Explained: Taints and Tolerations in Kubernetes

"Not every workload belongs on every node. Taints and tolerations are how Kubernetes enforces that."

The Problem They Solve

Imagine your cluster has a mix of nodes: some with expensive GPUs, some reserved for critical production workloads, and some designated for a specific team. By default, Kubernetes' scheduler is happy to place any pod on any node — it just looks for available resources.

That's a problem. You don't want a batch analytics job accidentally landing on your GPU node, or a dev experiment crowding out a production service.

Taints and tolerations give you a way to say:

Node: "I repel most pods. Only special ones are welcome." → Taint
Pod: "I can handle that repulsion. Schedule me anyway." → Toleration

Think of it like a bouncer (taint) at a club door, and a VIP pass (toleration) that gets you in.

Fig 1 — A tainted node blocks regular pods but admits pods that carry a matching toleration.

What is a Taint?

A taint is applied to a node. It marks the node so that the scheduler will avoid placing pods there — unless a pod explicitly tolerates it.

Anatomy of a taint

key=value:effect

Part	Description
`key`	A label-like identifier (e.g. `gpu`, `team`, `environment`)
`value`	Optional value (e.g. `true`, `nvidia`)
`effect`	What happens to pods that don't tolerate this taint

The three effects

Fig 2 — The three taint effects, from soft to aggressive.

Applying a taint to a node

kubectl taint nodes <node-name> gpu=true:NoSchedule

To remove a taint, append a - at the end:

kubectl taint nodes <node-name> gpu=true:NoSchedule-

What is a Toleration?

A toleration is defined in a pod's spec. It tells the scheduler: "I acknowledge this taint and I'm okay being placed on that node."

Anatomy of a toleration

tolerations:
  - key: "gpu"
    operator: "Equal"
    value: "true"
    effect: "NoSchedule"

Field	Description
`key`	Must match the taint's key
`operator`	`Equal` (matches key + value) or `Exists` (matches any value for the key)
`value`	Must match the taint's value (only with `Equal`)
`effect`	Must match the taint's effect (omit to match all effects)
`tolerationSeconds`	For `NoExecute` — how long a pod can stay before eviction

Using `Exists` as an operator

tolerations:
  - key: "gpu"
    operator: "Exists"
    effect: "NoSchedule"

This tolerates any taint with the key gpu, regardless of value. Useful for broad matching.

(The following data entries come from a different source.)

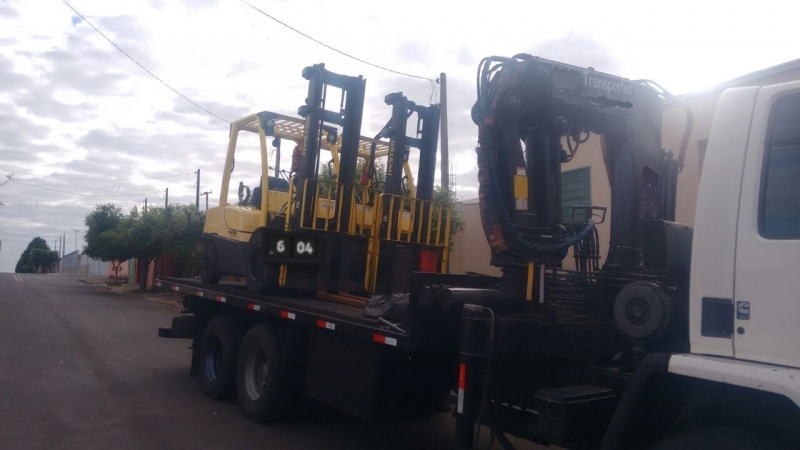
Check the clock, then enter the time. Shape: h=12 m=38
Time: h=6 m=4
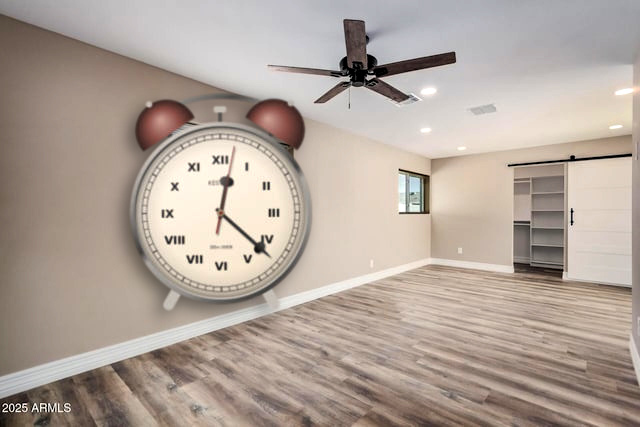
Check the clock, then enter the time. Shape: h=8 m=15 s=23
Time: h=12 m=22 s=2
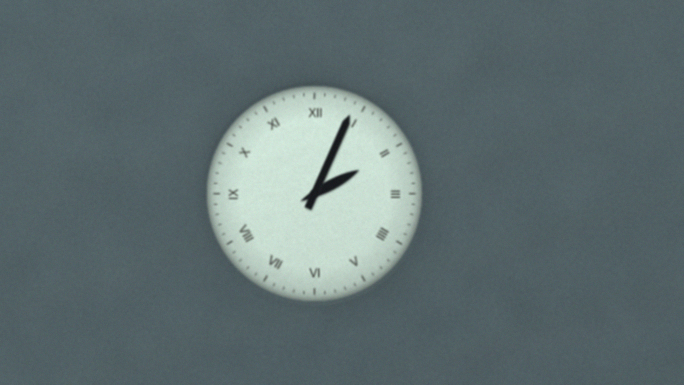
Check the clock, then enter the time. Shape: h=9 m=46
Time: h=2 m=4
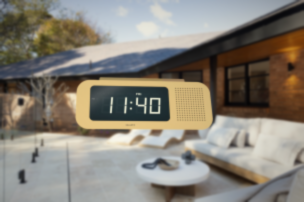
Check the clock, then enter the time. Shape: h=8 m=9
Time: h=11 m=40
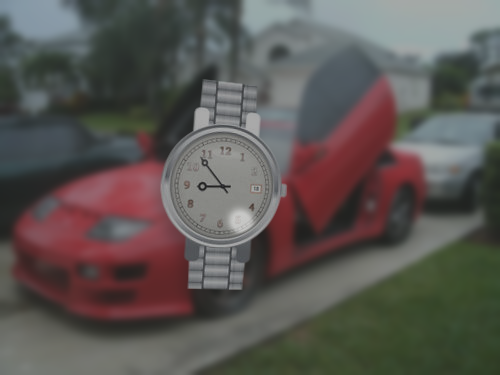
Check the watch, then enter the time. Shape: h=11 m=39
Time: h=8 m=53
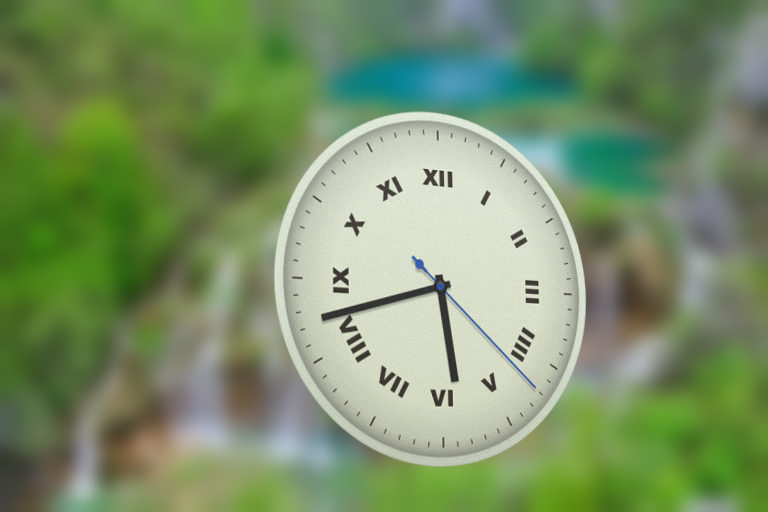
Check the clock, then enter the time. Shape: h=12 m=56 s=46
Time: h=5 m=42 s=22
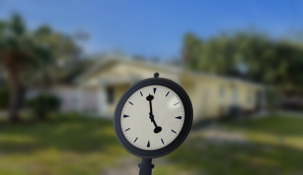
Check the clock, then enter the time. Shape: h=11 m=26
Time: h=4 m=58
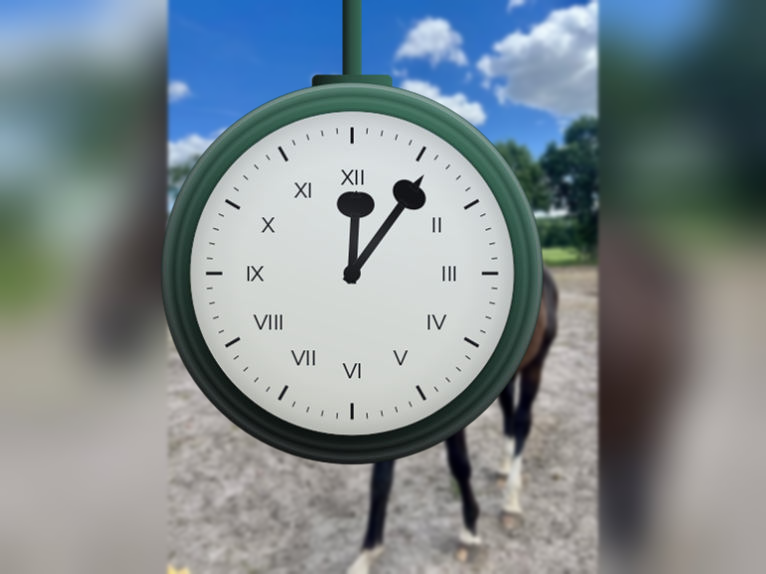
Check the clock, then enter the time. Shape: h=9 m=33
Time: h=12 m=6
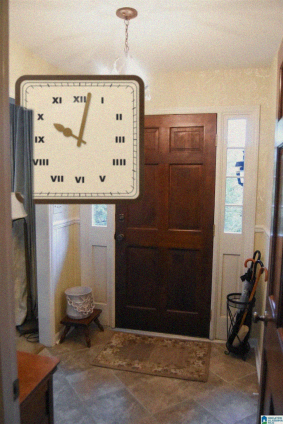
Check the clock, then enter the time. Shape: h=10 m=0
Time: h=10 m=2
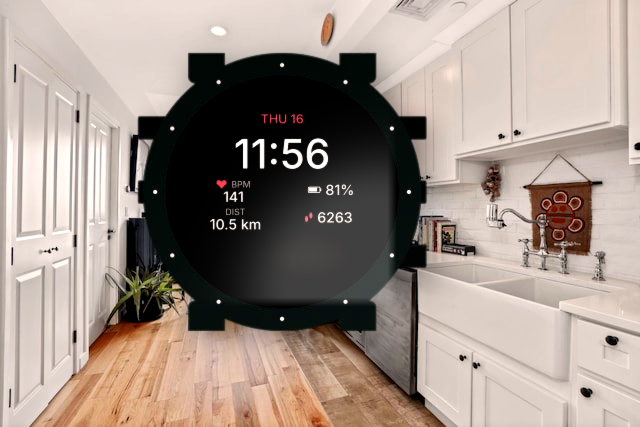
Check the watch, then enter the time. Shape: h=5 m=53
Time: h=11 m=56
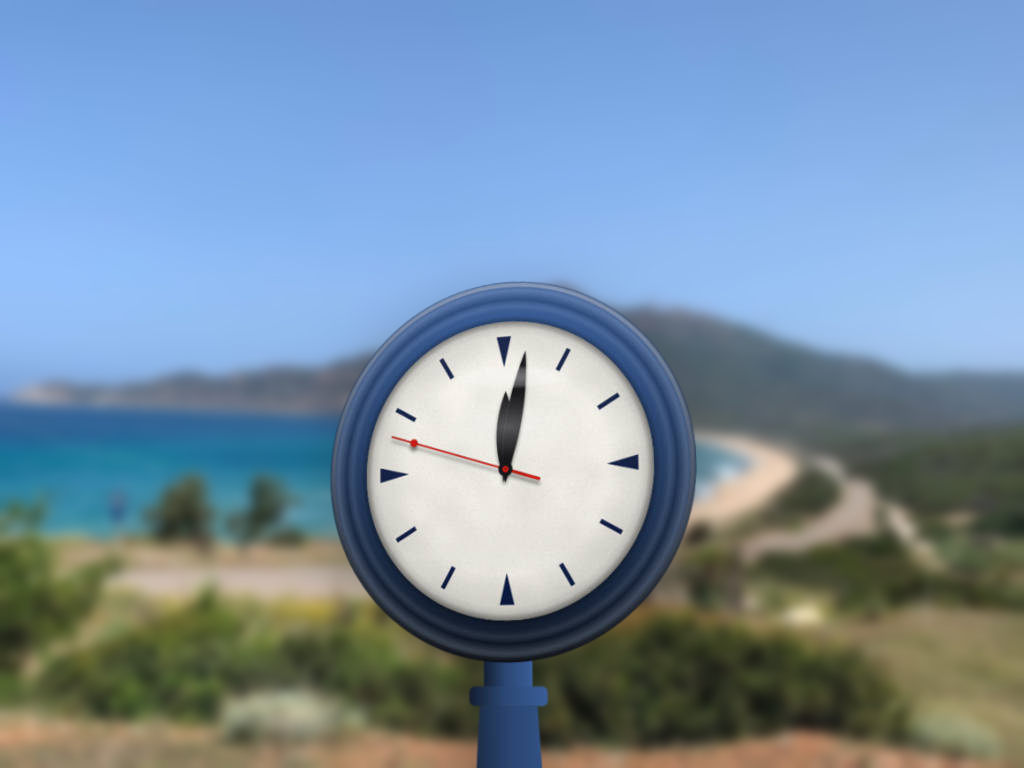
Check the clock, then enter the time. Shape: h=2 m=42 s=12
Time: h=12 m=1 s=48
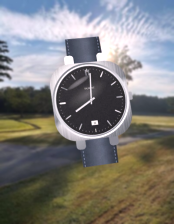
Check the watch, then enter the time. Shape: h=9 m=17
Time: h=8 m=1
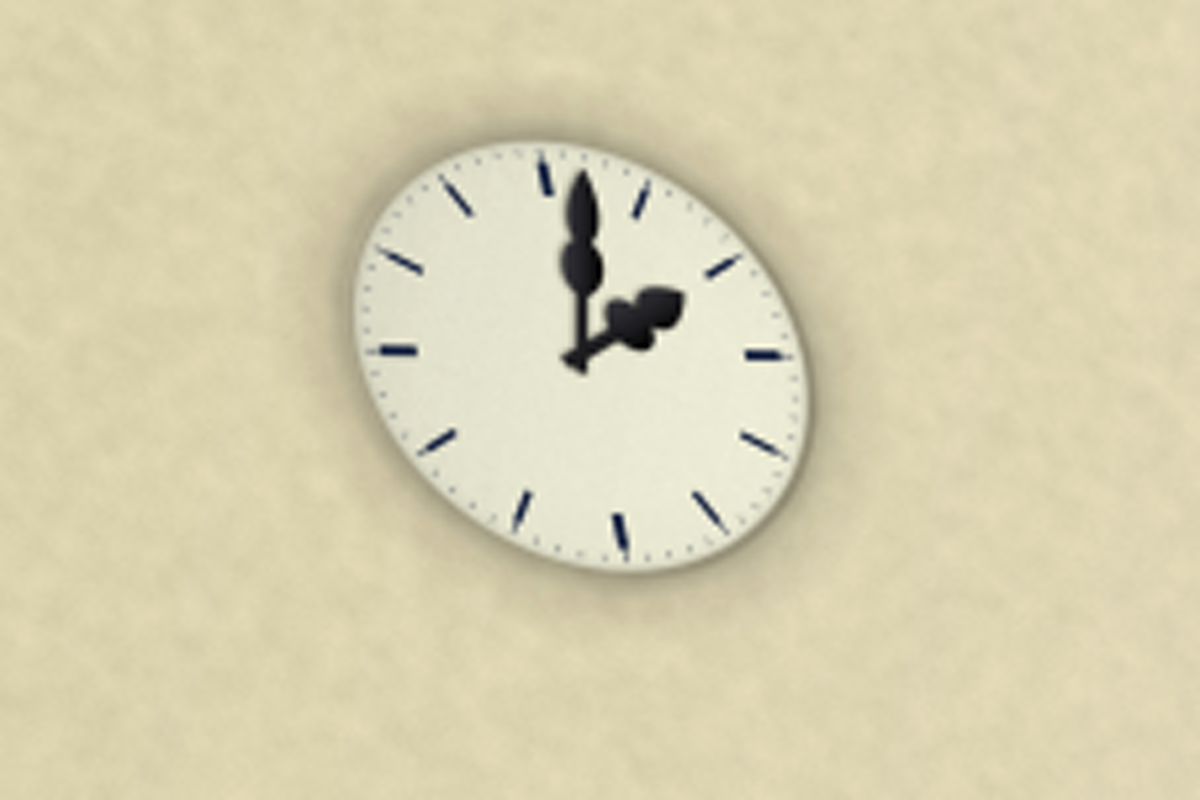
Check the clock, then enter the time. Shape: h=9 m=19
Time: h=2 m=2
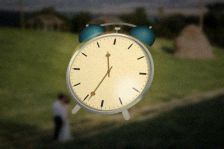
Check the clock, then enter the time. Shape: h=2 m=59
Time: h=11 m=34
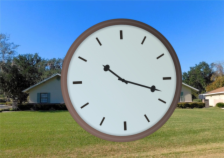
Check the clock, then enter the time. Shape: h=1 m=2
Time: h=10 m=18
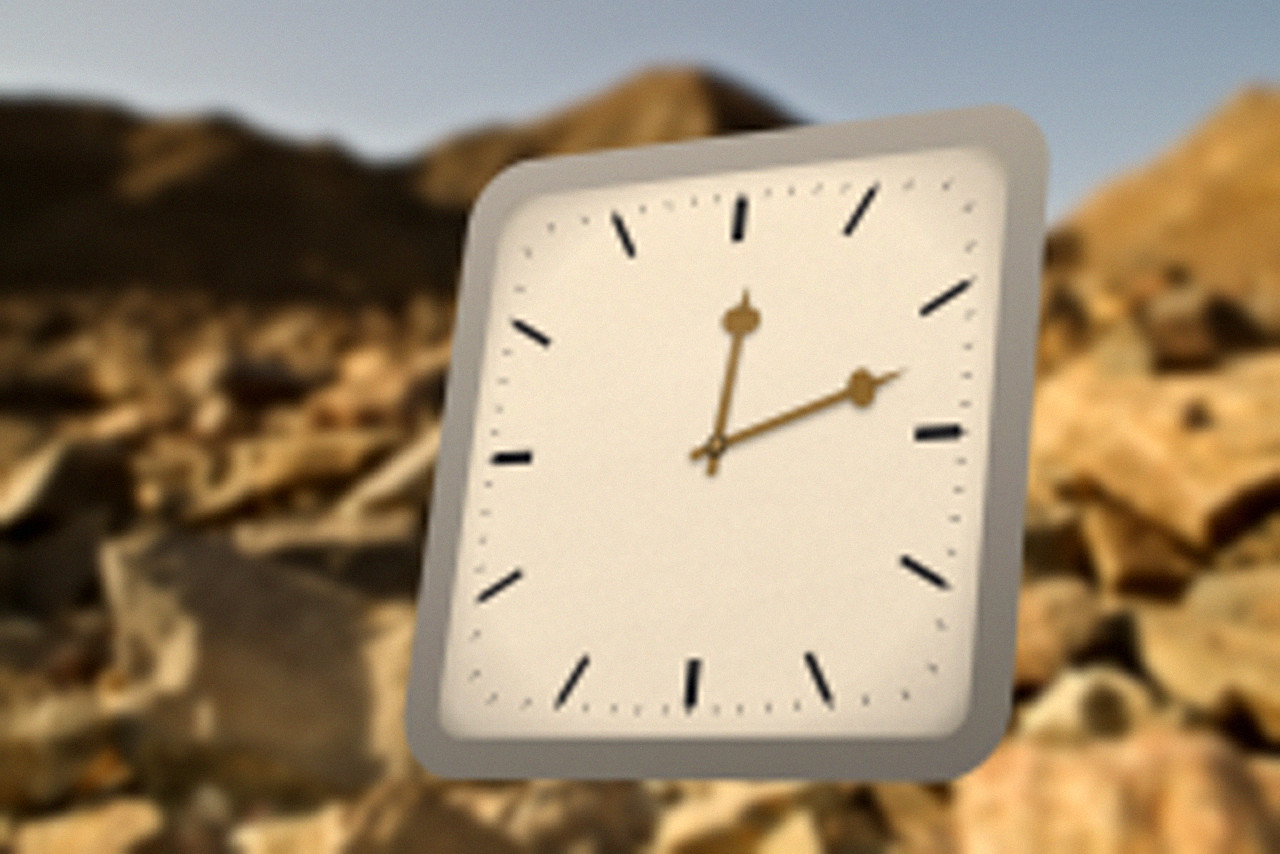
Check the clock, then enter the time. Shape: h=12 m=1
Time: h=12 m=12
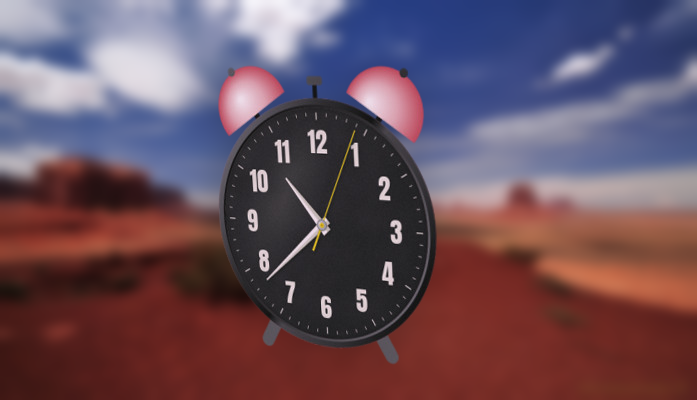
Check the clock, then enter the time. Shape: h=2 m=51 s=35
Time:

Tolerating everything (wildcard)

tolerations:
  - operator: "Exists"

This pod tolerates all taints on all nodes. Use sparingly — typically for system-level DaemonSets that must run everywhere.

A Full Example

Scenario: Dedicate a node to GPU workloads

Step 1 — Taint the GPU node:

kubectl taint nodes gpu-node-1 hardware=gpu:NoSchedule

Step 2 — Add a toleration to your GPU-hungry pod:

apiVersion: v1
kind: Pod
metadata:
  name: ml-training-job
spec:
  tolerations:
    - key: "hardware"
      operator: "Equal"
      value: "gpu"
      effect: "NoSchedule"
  containers:
    - name: trainer
      image: my-ml-image:latest

Fig 3 — All three fields (key, value, effect) must match for a toleration to neutralise a taint.

⚠️ Important: A toleration is permission, not a guarantee. The pod can go to the tainted node, but won't be forced there. For that, combine it with Node Affinity or a nodeSelector.

Taints & Tolerations vs. Node Affinity

These are often confused. Here's how they differ:

Fig 4 — Taints repel from the node side; Node Affinity attracts from the pod side. Combined, they give precise placement control.

	Taints & Tolerations	Node Affinity
Applied to	Nodes (taint) + Pods (toleration)	Pods only
Purpose	Repel pods from nodes	Attract pods to specific nodes
Direction	Node pushes pods away	Pod pulls toward a node
Use together?	✅ Yes — often combined for precise placement

OpenShift-Specific Considerations

OpenShift (built on Kubernetes) fully supports taints and tolerations, with a few additions:

Fig 5 — In OpenShift, MachineSets automatically apply taints to every node in the pool — no manual kubectl taint per node.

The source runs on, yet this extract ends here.